WHAT TO WORK ON
Return the entries below verbatim. Pictures stay out.

Stored records
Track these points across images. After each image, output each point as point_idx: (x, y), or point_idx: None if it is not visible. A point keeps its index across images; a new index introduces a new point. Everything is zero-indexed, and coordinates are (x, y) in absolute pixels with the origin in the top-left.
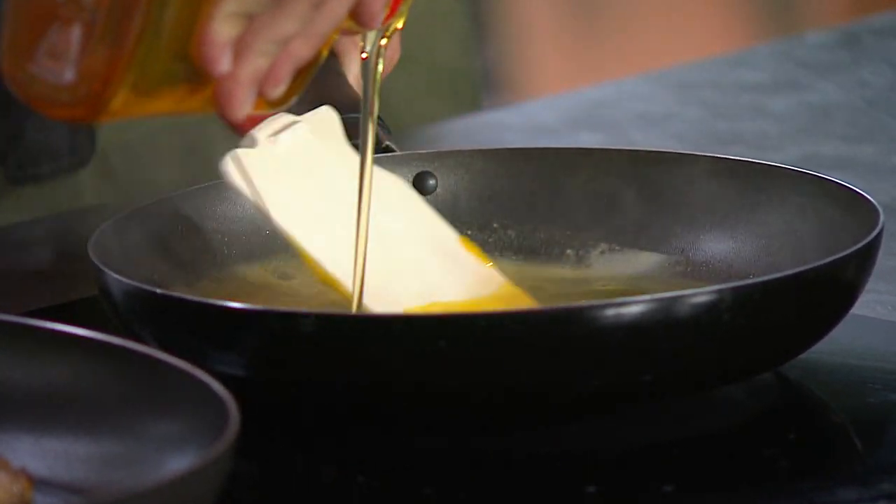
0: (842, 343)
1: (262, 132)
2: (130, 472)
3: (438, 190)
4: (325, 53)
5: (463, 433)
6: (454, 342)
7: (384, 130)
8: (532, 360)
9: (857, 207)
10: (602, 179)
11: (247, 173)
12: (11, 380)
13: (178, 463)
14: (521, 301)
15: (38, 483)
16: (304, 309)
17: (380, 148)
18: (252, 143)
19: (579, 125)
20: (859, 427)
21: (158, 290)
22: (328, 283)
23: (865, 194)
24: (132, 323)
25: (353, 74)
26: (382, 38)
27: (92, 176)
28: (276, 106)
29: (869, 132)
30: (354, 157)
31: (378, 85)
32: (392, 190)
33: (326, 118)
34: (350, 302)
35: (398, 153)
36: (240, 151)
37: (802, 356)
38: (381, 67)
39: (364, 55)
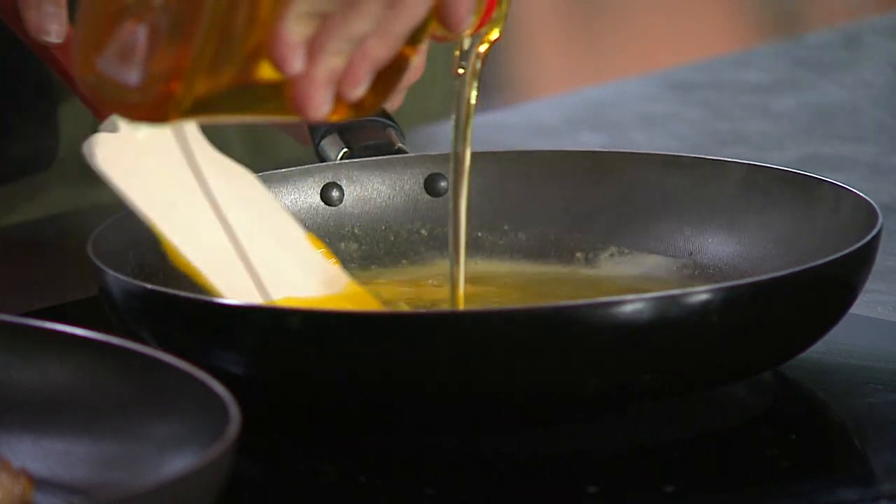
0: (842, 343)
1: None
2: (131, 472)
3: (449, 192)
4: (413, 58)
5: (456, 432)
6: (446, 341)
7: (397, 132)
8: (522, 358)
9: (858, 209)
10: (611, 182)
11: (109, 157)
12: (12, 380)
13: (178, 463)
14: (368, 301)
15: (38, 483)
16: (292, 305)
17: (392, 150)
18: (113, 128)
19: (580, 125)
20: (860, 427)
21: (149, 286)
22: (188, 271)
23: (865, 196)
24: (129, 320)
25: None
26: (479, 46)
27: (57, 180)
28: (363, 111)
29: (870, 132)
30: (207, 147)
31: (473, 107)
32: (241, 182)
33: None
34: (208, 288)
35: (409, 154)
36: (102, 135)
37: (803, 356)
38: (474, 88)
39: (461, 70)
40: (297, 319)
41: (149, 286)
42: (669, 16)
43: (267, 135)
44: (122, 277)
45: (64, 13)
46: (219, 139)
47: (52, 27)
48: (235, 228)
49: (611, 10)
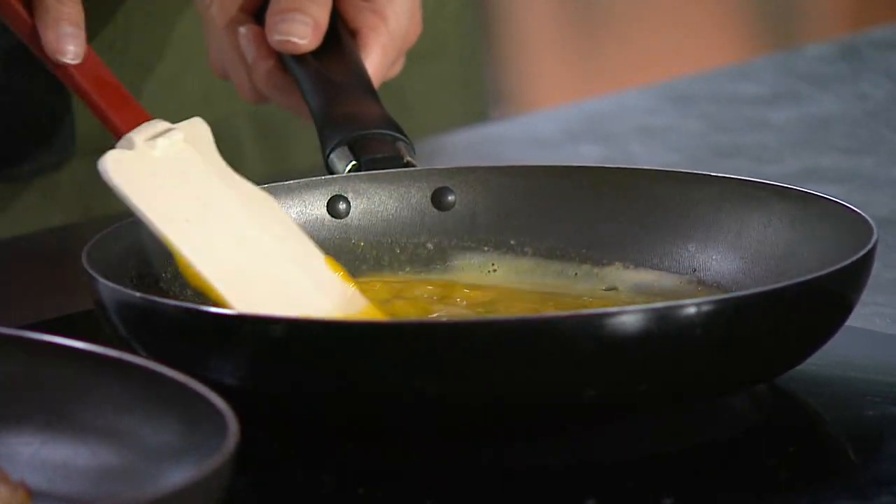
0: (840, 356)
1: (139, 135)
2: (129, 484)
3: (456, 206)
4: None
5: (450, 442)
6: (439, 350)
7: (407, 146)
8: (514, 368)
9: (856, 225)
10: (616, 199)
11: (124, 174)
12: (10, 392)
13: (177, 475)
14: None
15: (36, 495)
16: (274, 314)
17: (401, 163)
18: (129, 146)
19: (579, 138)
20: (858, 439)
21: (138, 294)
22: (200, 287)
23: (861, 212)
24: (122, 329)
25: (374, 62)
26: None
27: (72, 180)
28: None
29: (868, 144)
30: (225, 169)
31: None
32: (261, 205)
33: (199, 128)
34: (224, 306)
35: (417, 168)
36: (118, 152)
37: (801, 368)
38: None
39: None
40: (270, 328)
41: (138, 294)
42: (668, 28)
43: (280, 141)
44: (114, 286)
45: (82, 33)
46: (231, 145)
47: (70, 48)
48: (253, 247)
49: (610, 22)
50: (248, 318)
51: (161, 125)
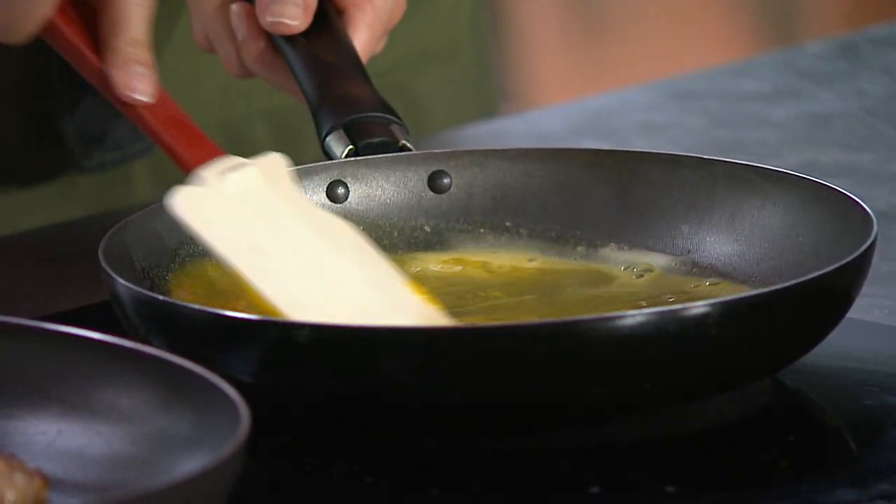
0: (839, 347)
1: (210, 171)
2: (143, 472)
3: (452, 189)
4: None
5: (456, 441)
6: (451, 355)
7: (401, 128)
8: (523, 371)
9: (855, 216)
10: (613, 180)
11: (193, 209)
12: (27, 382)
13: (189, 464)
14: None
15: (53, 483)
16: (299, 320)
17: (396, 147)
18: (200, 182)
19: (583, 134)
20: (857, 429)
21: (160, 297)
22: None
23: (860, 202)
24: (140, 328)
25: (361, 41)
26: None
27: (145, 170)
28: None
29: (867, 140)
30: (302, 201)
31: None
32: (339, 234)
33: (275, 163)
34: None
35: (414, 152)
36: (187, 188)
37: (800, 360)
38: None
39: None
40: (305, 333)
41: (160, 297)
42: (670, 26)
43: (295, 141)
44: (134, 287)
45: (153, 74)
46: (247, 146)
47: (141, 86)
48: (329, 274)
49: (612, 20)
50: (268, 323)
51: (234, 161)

EXERCISE RESULT
Track these points across images. After each image, output each point as point_idx: (x, y), or point_idx: None if it is not visible. A point keeps its index across images; a new index introduces a new point. Everything is zero-indexed, and coordinates are (x, y) in absolute pixels with the origin in the top-left.
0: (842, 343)
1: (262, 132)
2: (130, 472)
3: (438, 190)
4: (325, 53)
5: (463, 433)
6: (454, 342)
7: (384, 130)
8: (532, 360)
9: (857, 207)
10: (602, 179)
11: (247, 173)
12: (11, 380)
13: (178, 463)
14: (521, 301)
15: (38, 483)
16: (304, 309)
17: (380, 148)
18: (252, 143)
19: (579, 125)
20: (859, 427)
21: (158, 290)
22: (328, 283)
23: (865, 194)
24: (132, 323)
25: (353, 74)
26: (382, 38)
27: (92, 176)
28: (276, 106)
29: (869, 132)
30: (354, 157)
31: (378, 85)
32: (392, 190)
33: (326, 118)
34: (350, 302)
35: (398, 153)
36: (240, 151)
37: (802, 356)
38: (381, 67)
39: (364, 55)
0: (842, 343)
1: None
2: (131, 472)
3: (449, 192)
4: (413, 58)
5: (456, 432)
6: (446, 341)
7: (397, 132)
8: (522, 358)
9: (858, 209)
10: (611, 182)
11: (109, 157)
12: (12, 380)
13: (178, 463)
14: (368, 301)
15: (38, 483)
16: (292, 305)
17: (392, 150)
18: (113, 128)
19: (580, 125)
20: (860, 427)
21: (149, 286)
22: (188, 271)
23: (865, 196)
24: (129, 320)
25: None
26: (479, 46)
27: (57, 180)
28: (363, 111)
29: (870, 132)
30: (207, 147)
31: (473, 107)
32: (241, 182)
33: None
34: (208, 288)
35: (409, 154)
36: (102, 135)
37: (803, 356)
38: (474, 88)
39: (461, 70)
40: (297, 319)
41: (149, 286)
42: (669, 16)
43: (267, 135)
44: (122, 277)
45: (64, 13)
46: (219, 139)
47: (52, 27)
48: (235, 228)
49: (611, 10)
0: (840, 356)
1: (139, 135)
2: (129, 484)
3: (456, 206)
4: None
5: (450, 442)
6: (439, 350)
7: (407, 146)
8: (514, 368)
9: (856, 225)
10: (616, 199)
11: (124, 174)
12: (10, 392)
13: (177, 475)
14: None
15: (36, 495)
16: (274, 314)
17: (401, 163)
18: (129, 146)
19: (579, 138)
20: (858, 439)
21: (138, 294)
22: (200, 287)
23: (861, 212)
24: (122, 329)
25: (374, 62)
26: None
27: (72, 180)
28: None
29: (868, 144)
30: (225, 169)
31: None
32: (261, 205)
33: (199, 128)
34: (224, 306)
35: (417, 168)
36: (118, 152)
37: (801, 368)
38: None
39: None
40: (270, 328)
41: (138, 294)
42: (668, 28)
43: (280, 141)
44: (114, 286)
45: (82, 33)
46: (231, 145)
47: (70, 48)
48: (253, 247)
49: (610, 22)
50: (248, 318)
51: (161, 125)
0: (839, 347)
1: (210, 171)
2: (143, 472)
3: (452, 189)
4: None
5: (456, 441)
6: (451, 355)
7: (401, 128)
8: (523, 371)
9: (855, 216)
10: (613, 180)
11: (193, 209)
12: (27, 382)
13: (189, 464)
14: None
15: (53, 483)
16: (299, 320)
17: (396, 147)
18: (200, 182)
19: (583, 134)
20: (857, 429)
21: (160, 297)
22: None
23: (860, 202)
24: (140, 328)
25: (361, 41)
26: None
27: (145, 170)
28: None
29: (867, 140)
30: (302, 201)
31: None
32: (339, 234)
33: (275, 163)
34: None
35: (414, 152)
36: (187, 188)
37: (800, 360)
38: None
39: None
40: (305, 333)
41: (160, 297)
42: (670, 26)
43: (295, 141)
44: (134, 287)
45: (153, 74)
46: (247, 146)
47: (141, 86)
48: (329, 274)
49: (612, 20)
50: (268, 323)
51: (234, 161)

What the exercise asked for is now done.